The rate constant, symbolized as \(k\), is a critical factor in chemical kinetics. It provides specific information about the rate at which a reaction proceeds under certain conditions without being directly dependent on the concentration of reactants. However, it varies with temperature and must be determined experimentally for each reaction.

In the exercise provided, \(k_1\) for the reaction involving A is given as 0.250 \(\text{L/mol}\cdot\text{s}\) at 25°C. This value indicates the efficiency and speed of the reaction at the specific temperature. On the other hand, the rate constant \(k_2\) was calculated based on the final concentration data for B and found to be approximately 0.330 \(\text{L/mol}\cdot\text{s}\).

The importance of the rate constant lies in its ability to define the reaction rate quantitatively. By understanding the rate constant and incorporating it into the rate law, one can predict how fast a reaction will proceed over time, as shown in the problem when calculating changes in reactants like A and B.

Half-life Calculation

Half-life is a concept often encountered in reaction kinetics, representing the time required for half of the reactant to be consumed in the reaction. In the context of a second-order reaction, the half-life depends on both the initial concentration of the reactant and the rate constant, unlike first-order reactions where half-life is constant.

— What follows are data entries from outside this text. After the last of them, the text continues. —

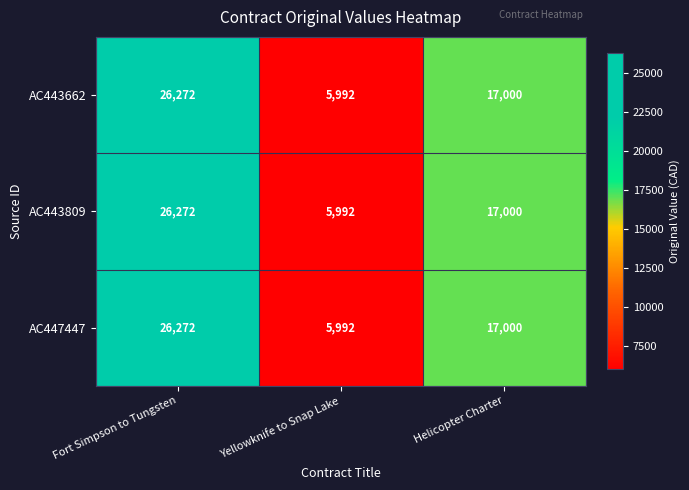

What is the difference between the maximum and second lowest values in the AC443809 series?

9272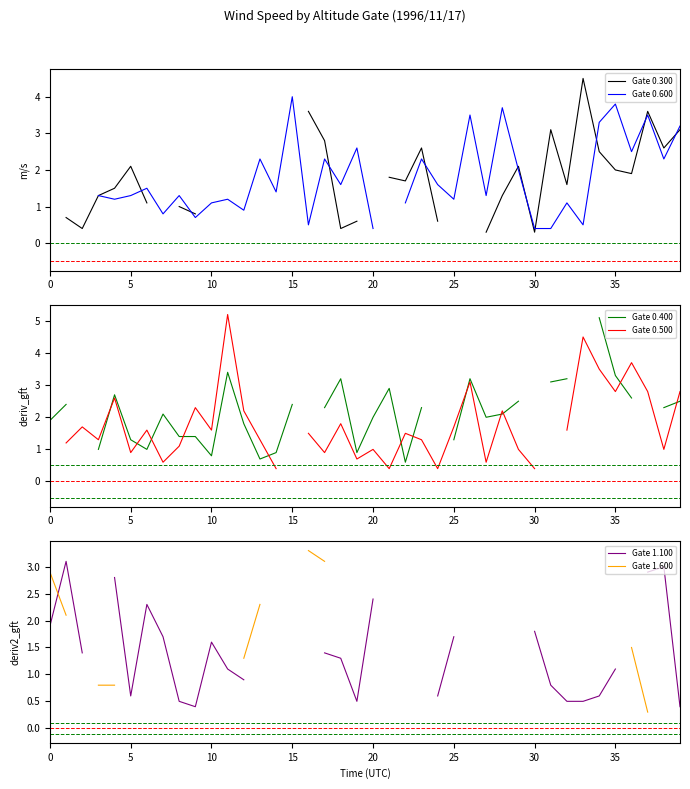

True or false: Gate 1.100 and Gate 0.500 cross at least once.

True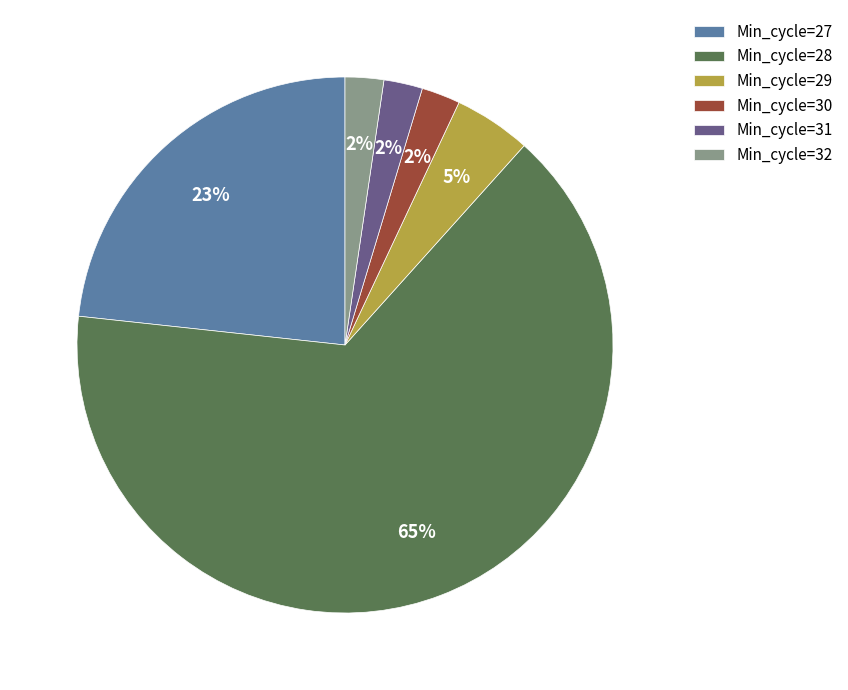

How many slices are in this pie chart?

6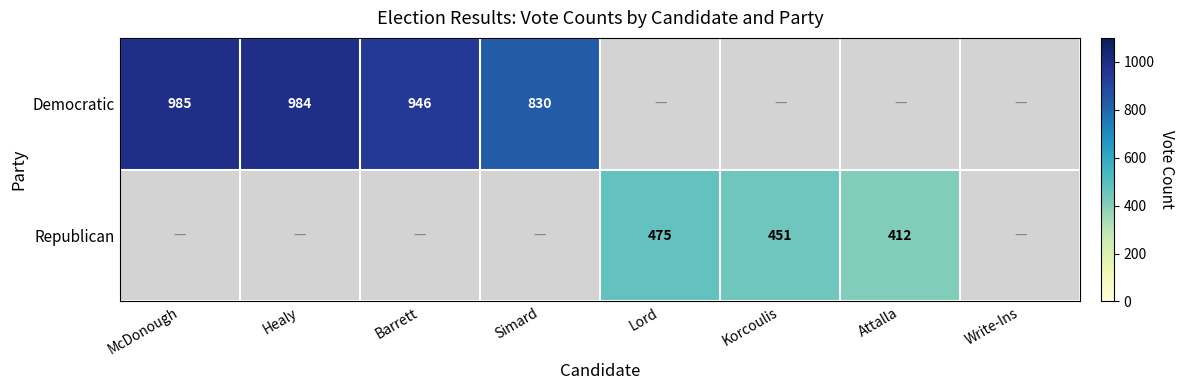

Is it true that Republican equals 475 at Lord?

True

The formula for calculating the half-life \((t_{1/2})\) for a second-order reaction is:

• \(t_{1/2} = \frac{1}{k[A]_0}\)

This equation indicates that the half-life is inversely proportional to both the rate constant \(k\) and the initial concentration \([A]_0\).

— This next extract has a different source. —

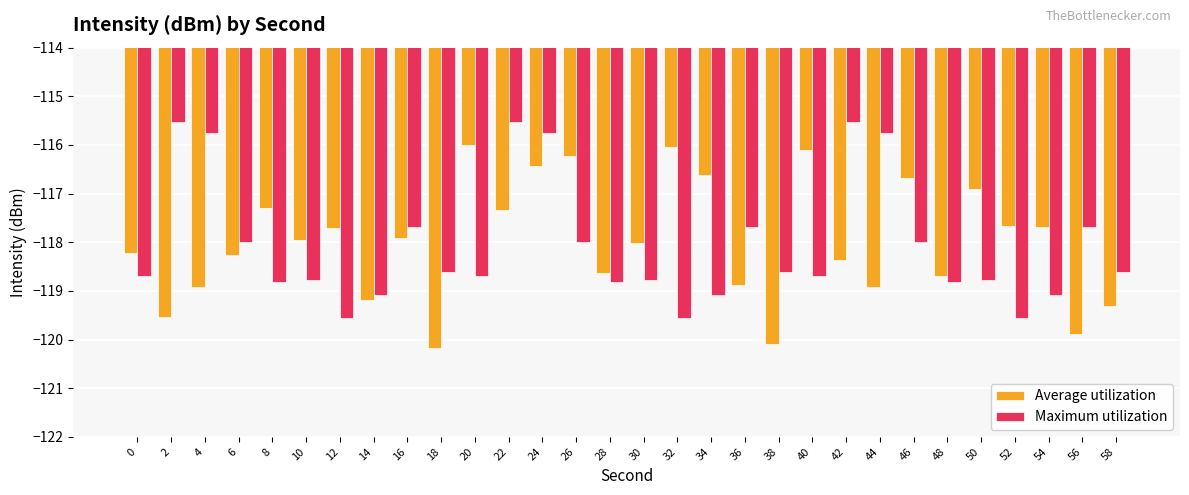

What is the sum of all Average utilization values?

-3539.7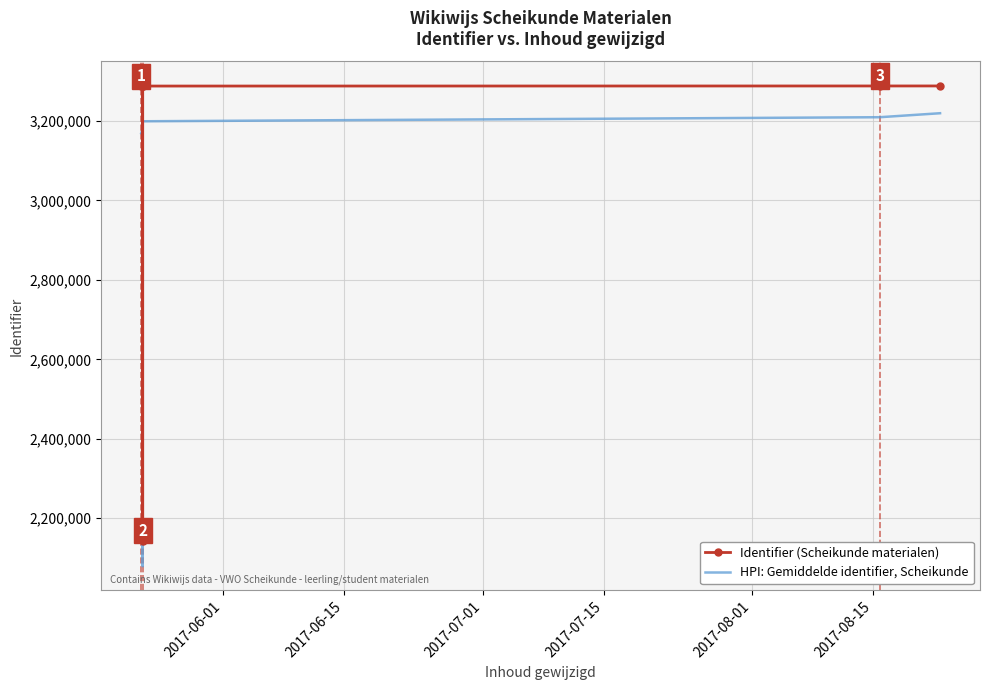

What is the difference between the maximum and minimum values in the HPI: Gemiddelde identifier, Scheikunde series?

1140022.4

In the problem, using the given \(k_1 = 0.250\ \text{L/mol}\cdot\text{s}\) and \([A]_0 = 1.00 \times 10^{-2}\ M\), the half-life was calculated to be approximately 400 seconds. This computation is essential for understanding the timescale over which significant amounts of reactant are transformed and is a practical measure in reactions where timing is crucial.